QANTAS WALLABIES SUCCUMB TO ENGLAND AT TWICKENHAM
The Qantas Wallabies slipped to their third defeat on its end-of-season Spring Tour as Michael Cheika’s charges were defeated by England (26-17) at Twickenham.
While both teams lined up for the national anthems, the Home of English Rugby paid tribute to the late Australian cricketer Phillip Hughes with a minute’s applause.
THE MATCH
In a first half bereft of genuine try-scoring chances, England took a 10-point advantage to the break. Despite Bernard Foley opening the scoring for the Wallabies after just three minutes when Ben Morgan was penalised at the breakdown, the lead was short-lived. George Ford levelled matters after the tourists were ruled to be offside.
Ford kicked the home side into the lead on 12 minutes. Referee Jerome Garces ruled that full-back Mike Brown was impeded by Ben McCalman and fly half Ford slotted over from 40 metres.
The closest the Wallabies came to crossing the white line came in the first period came on the quarter-hour mark when Michael Hooper and Adam Ashley-Cooper combined to leave the outside centre metres from the England try line.
The only try of the first half came 13 minutes before the break when the impressive Morgan powered over after a dominant English scrum. The Gloucester No 8 latched on to a pass from Tom Wood to touch down and hand England a 13-3 lead at half-time.
With Brumbies star Matt Toomua at the heart of everything that was good about the Wallabies performance, the Green and Gold started the second half on the front foot and within five minutes had reduced the arrears. Rob Horne’s inside pass caught out England’s rushing defence and Bernard Foley was set free to score right under the posts.
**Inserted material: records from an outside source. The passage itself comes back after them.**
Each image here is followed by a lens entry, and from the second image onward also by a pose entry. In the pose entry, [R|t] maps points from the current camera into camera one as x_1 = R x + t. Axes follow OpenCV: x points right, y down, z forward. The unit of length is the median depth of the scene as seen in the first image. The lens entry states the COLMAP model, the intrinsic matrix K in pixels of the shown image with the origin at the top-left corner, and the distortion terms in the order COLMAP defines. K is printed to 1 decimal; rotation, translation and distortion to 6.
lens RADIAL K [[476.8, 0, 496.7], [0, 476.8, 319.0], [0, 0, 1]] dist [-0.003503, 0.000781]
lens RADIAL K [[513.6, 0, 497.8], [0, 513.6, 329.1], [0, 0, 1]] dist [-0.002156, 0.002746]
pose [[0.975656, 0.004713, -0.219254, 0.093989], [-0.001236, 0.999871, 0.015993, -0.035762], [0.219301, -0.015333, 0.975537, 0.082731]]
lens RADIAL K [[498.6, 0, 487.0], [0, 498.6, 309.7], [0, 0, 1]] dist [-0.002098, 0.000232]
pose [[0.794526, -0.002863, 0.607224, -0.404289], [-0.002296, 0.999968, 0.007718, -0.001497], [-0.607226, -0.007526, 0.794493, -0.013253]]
The NSW Waratahs playmaker duly added the extras.
England hit back on 55 minutes when the Wallabies were unable to sustain pressure at the scrum five metres out and Morgan once again scored to increase their advantage. Ford’s successful conversion gave England a 20-10 lead.
However, within two minutes the game was back in the melting pot. With substitute Quade Cooper pulling the strings in midfield, a patient Wallabies attack eventually saw another replacement – Will Skelton – withstand pressure from three England defenders to score. Quade Cooper kicked the conversion to bring the deficit back to three points.
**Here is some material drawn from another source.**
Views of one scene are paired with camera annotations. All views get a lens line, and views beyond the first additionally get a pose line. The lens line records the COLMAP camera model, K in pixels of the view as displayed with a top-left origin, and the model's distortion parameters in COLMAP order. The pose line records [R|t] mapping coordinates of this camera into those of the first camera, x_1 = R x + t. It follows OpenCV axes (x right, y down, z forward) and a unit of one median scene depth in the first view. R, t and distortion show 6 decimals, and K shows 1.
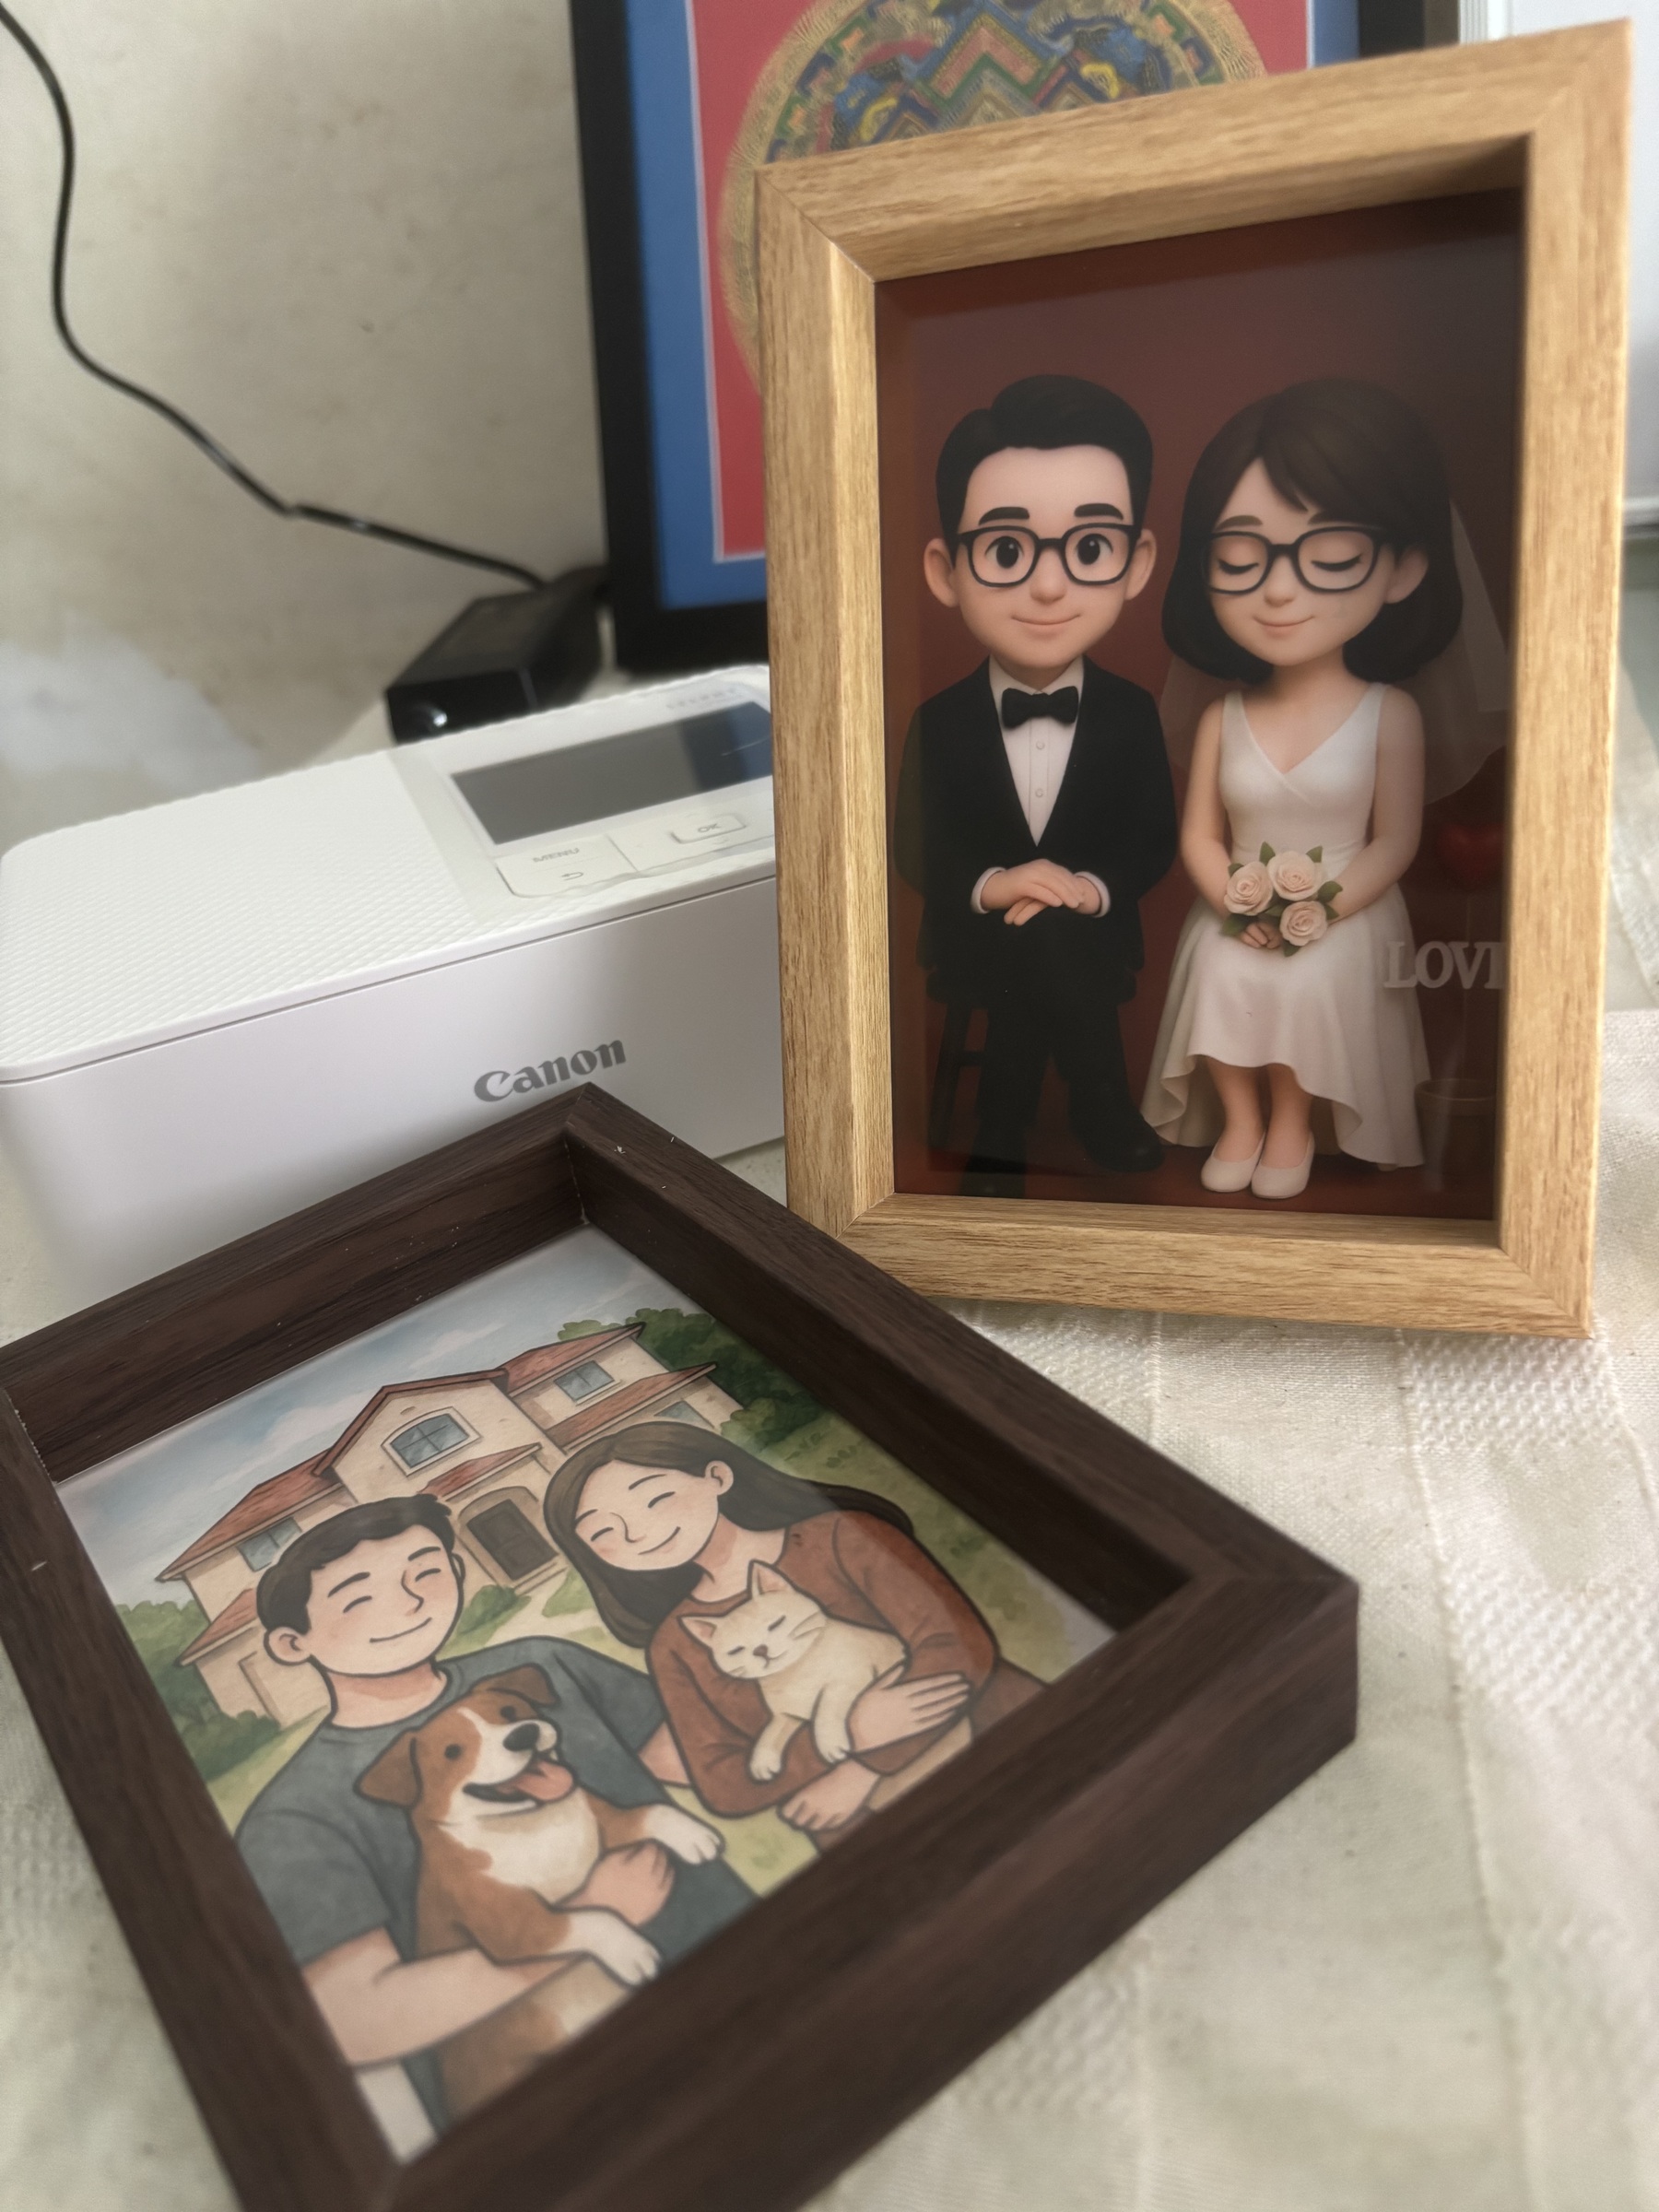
lens RADIAL K [[1750.4, 0, 802.2], [0, 1750.4, 1113.9], [0, 0, 1]] dist [0.034977, -0.098093]
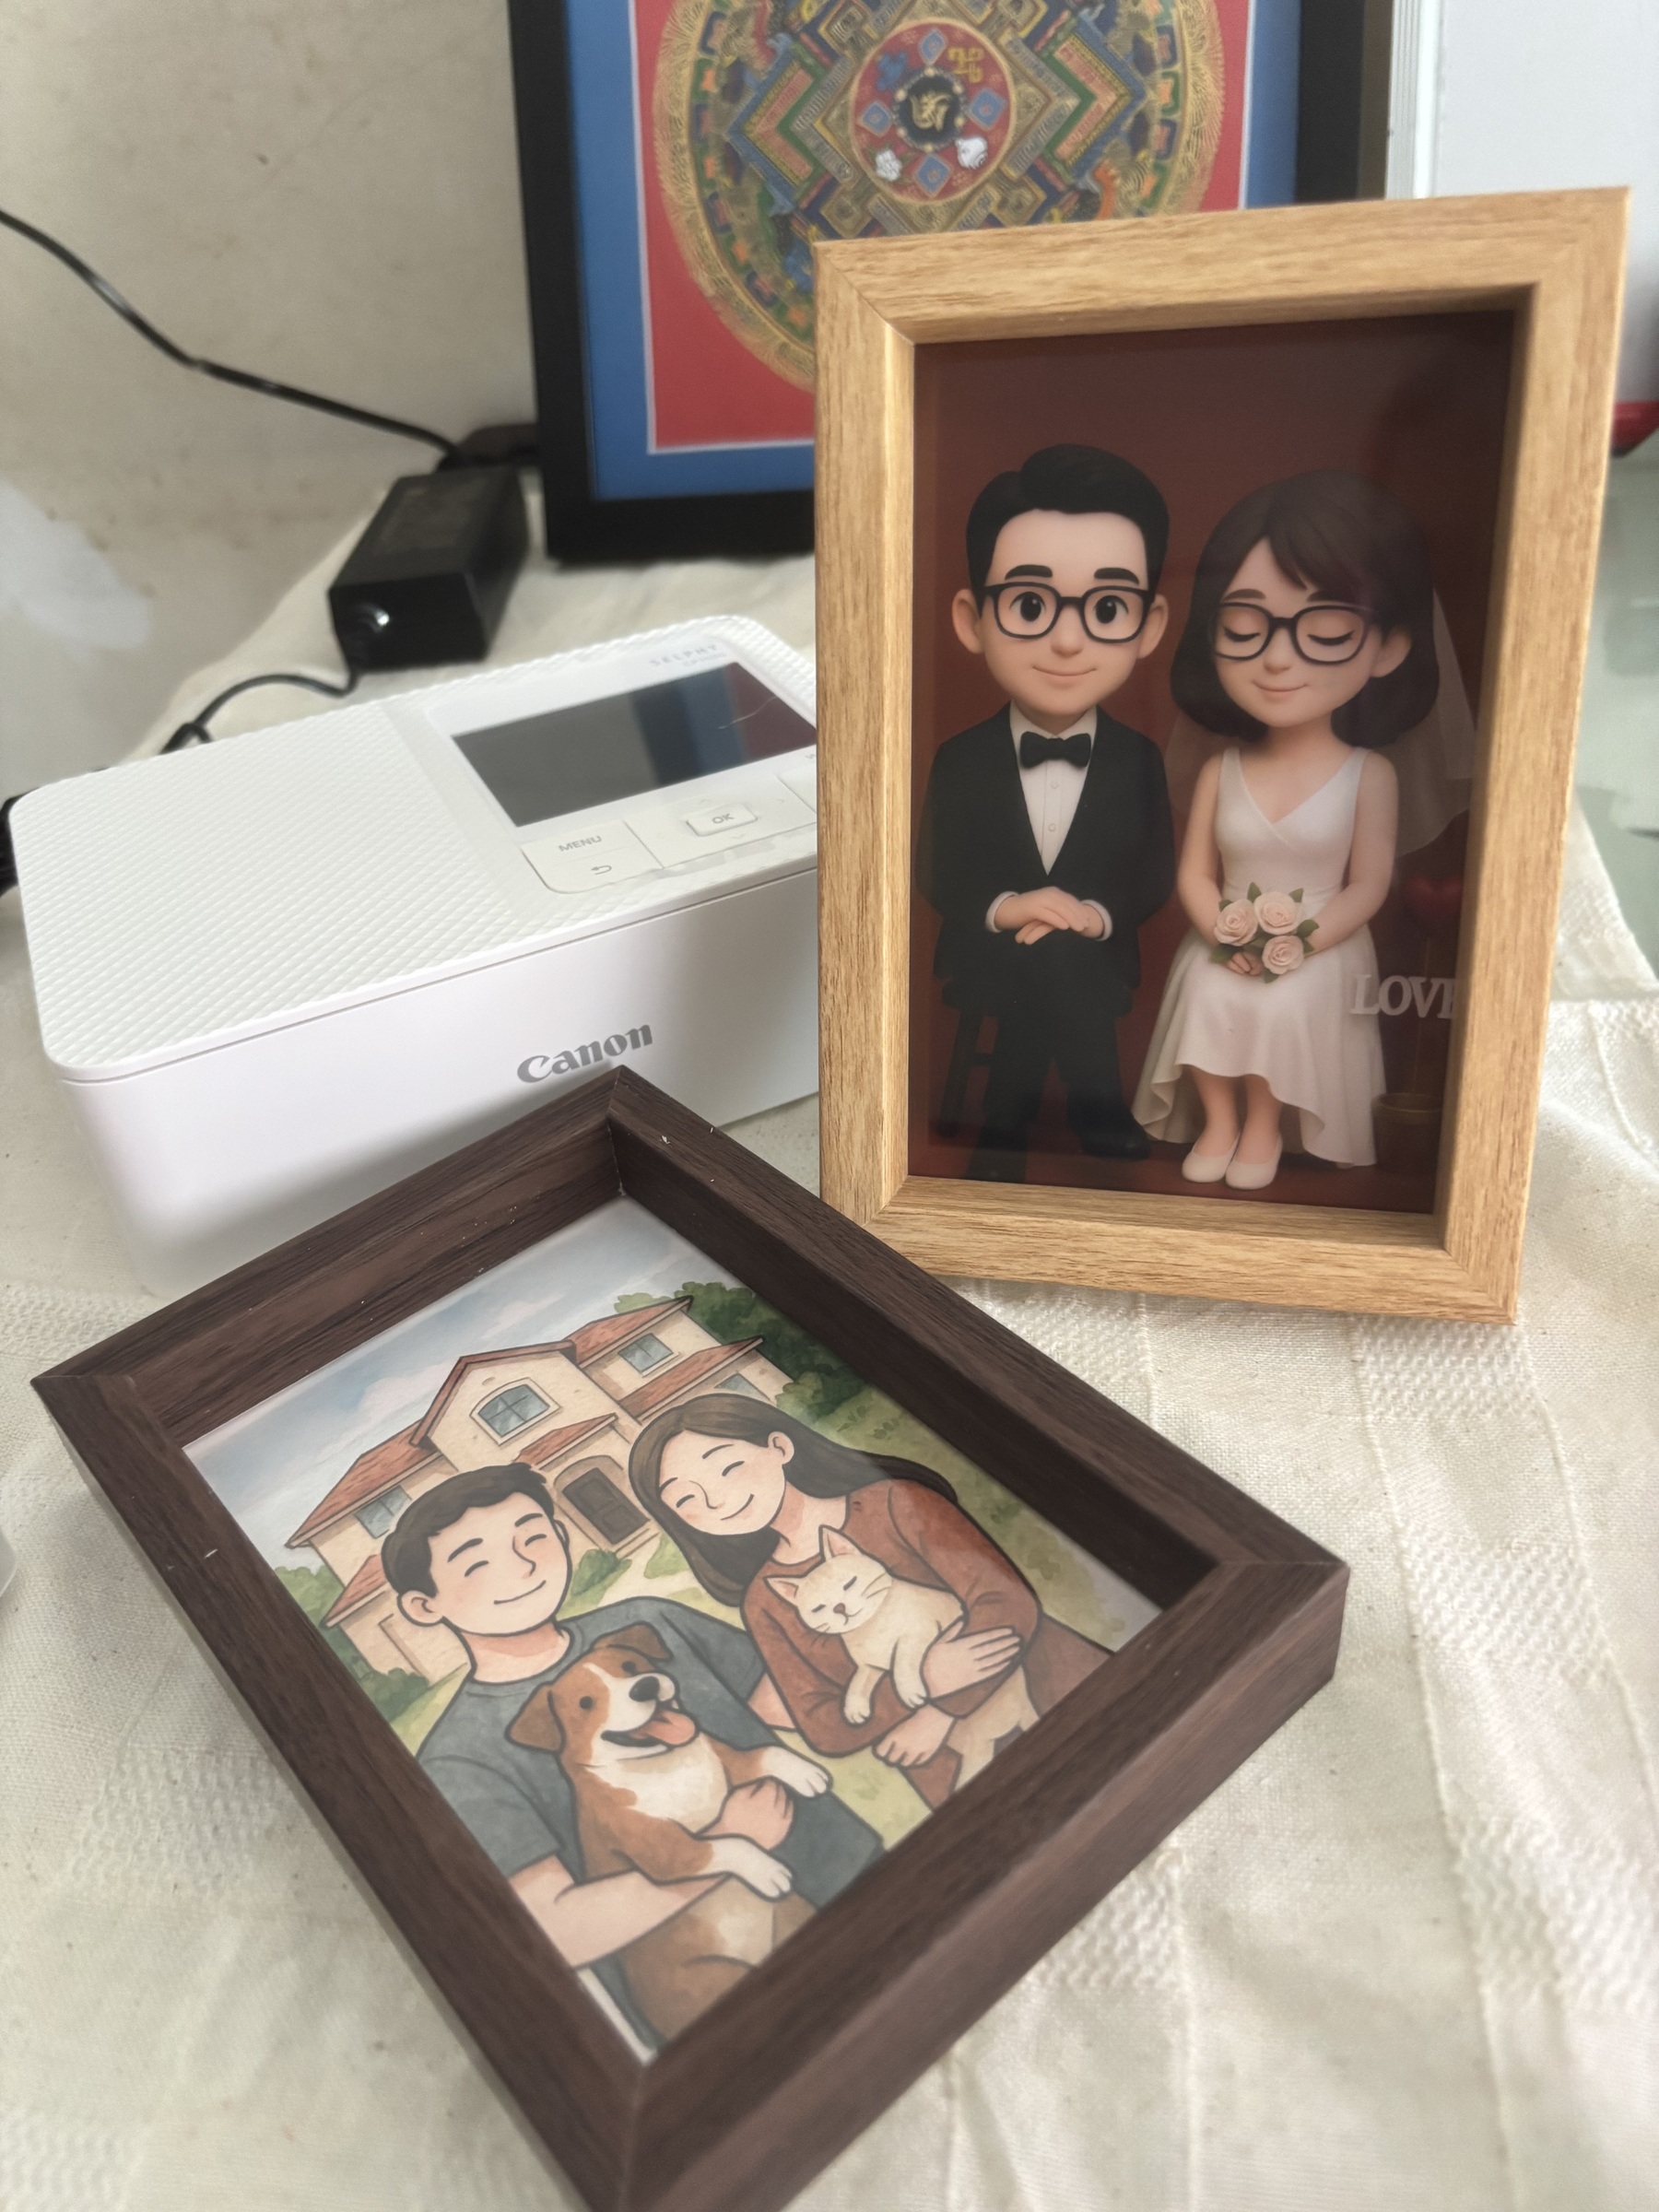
lens RADIAL K [[1754.2, 0, 804.8], [0, 1754.2, 1125.8], [0, 0, 1]] dist [0.070343, -0.180493]
pose [[0.995918, -0.003931, 0.090175, -0.127854], [-0.007208, 0.992398, 0.122863, -0.138077], [-0.089972, -0.123011, 0.988318, -0.116065]]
An infringement at the England line out allowed George Ford to knock over another penalty goal and extend their lead with 17 minutes left on the clock.
After Rob Horne was unable to collect an Israel Folau pass as a golden try-scoring opportunity went begging, Ford kicked a match-sealing penalty with four minutes to go when the Wallabies were penalised for an unlucky 13th time in the match to hand next year’s World Cup hosts a 26-17 win.